=== 提取的行 ===
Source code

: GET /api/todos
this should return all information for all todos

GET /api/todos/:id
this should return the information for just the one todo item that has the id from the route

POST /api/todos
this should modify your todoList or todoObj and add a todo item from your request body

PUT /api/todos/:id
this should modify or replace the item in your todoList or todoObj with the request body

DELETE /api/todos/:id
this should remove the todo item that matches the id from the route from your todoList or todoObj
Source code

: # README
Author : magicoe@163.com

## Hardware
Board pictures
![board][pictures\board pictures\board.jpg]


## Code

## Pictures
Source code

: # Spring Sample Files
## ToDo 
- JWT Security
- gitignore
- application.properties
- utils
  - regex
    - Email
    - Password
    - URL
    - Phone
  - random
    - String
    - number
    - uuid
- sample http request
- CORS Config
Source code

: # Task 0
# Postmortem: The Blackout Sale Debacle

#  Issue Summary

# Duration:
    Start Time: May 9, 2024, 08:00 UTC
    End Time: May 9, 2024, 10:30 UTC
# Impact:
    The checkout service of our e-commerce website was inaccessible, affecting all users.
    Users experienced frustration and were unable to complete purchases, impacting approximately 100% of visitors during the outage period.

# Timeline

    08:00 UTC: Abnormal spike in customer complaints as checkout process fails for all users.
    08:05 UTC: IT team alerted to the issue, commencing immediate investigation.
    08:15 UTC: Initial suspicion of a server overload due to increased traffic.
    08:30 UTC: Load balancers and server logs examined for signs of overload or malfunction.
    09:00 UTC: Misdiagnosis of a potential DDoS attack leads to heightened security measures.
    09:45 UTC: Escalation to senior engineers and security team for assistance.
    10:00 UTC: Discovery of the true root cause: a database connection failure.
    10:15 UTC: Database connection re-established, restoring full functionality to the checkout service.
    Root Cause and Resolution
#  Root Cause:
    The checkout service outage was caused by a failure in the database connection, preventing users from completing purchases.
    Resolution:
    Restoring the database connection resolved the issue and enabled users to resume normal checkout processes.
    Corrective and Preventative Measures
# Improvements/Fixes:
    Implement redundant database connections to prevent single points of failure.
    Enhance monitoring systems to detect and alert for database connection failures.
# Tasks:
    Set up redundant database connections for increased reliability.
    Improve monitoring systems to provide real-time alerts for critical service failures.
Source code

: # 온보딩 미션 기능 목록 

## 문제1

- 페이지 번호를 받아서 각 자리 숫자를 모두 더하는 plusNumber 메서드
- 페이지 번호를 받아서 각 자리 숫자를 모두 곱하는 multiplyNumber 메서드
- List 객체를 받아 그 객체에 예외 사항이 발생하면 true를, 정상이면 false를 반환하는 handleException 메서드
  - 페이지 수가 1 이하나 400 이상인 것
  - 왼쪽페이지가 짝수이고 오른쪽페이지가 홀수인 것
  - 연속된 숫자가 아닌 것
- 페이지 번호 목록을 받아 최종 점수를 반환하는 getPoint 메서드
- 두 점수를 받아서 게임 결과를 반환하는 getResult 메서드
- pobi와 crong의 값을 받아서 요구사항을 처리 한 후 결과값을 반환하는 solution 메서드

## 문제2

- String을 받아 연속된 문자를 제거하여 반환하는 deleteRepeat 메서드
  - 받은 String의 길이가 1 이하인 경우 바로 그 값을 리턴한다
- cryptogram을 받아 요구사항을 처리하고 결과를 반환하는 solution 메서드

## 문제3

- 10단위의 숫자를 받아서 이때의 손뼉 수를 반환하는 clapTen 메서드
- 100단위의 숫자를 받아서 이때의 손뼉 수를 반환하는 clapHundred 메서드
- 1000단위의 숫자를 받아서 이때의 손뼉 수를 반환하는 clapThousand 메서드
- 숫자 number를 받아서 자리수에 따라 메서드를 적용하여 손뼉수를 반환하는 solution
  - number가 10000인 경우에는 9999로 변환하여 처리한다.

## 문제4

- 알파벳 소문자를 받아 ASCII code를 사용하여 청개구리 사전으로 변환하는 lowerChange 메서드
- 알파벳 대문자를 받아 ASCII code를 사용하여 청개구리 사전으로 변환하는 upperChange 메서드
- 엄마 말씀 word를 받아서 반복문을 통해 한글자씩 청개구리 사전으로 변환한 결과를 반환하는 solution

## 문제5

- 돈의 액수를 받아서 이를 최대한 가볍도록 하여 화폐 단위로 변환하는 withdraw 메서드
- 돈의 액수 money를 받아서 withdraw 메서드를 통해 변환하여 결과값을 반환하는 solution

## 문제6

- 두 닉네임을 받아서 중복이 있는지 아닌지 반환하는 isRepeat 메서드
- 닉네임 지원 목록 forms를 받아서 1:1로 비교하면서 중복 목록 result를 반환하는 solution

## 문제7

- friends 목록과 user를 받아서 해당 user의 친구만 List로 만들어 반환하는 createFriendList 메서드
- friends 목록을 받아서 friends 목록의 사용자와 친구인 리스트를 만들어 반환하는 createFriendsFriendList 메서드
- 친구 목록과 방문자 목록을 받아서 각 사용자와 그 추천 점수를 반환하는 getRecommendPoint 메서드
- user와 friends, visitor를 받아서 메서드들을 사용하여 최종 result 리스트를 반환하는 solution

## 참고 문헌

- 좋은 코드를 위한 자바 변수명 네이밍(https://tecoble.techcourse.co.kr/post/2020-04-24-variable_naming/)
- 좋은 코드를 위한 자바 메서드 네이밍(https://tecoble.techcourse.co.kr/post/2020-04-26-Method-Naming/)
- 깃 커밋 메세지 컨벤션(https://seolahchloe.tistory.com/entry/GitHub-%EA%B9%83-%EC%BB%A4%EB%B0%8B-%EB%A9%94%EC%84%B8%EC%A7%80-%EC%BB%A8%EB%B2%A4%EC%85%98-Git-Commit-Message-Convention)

=== 练习要求 ===
请把上面所有含有字符串"server"的行收集起来，逐行照抄。

=== 练习答案 ===
    08:15 UTC: Initial suspicion of a server overload due to increased traffic.
    08:30 UTC: Load balancers and server logs examined for signs of overload or malfunction.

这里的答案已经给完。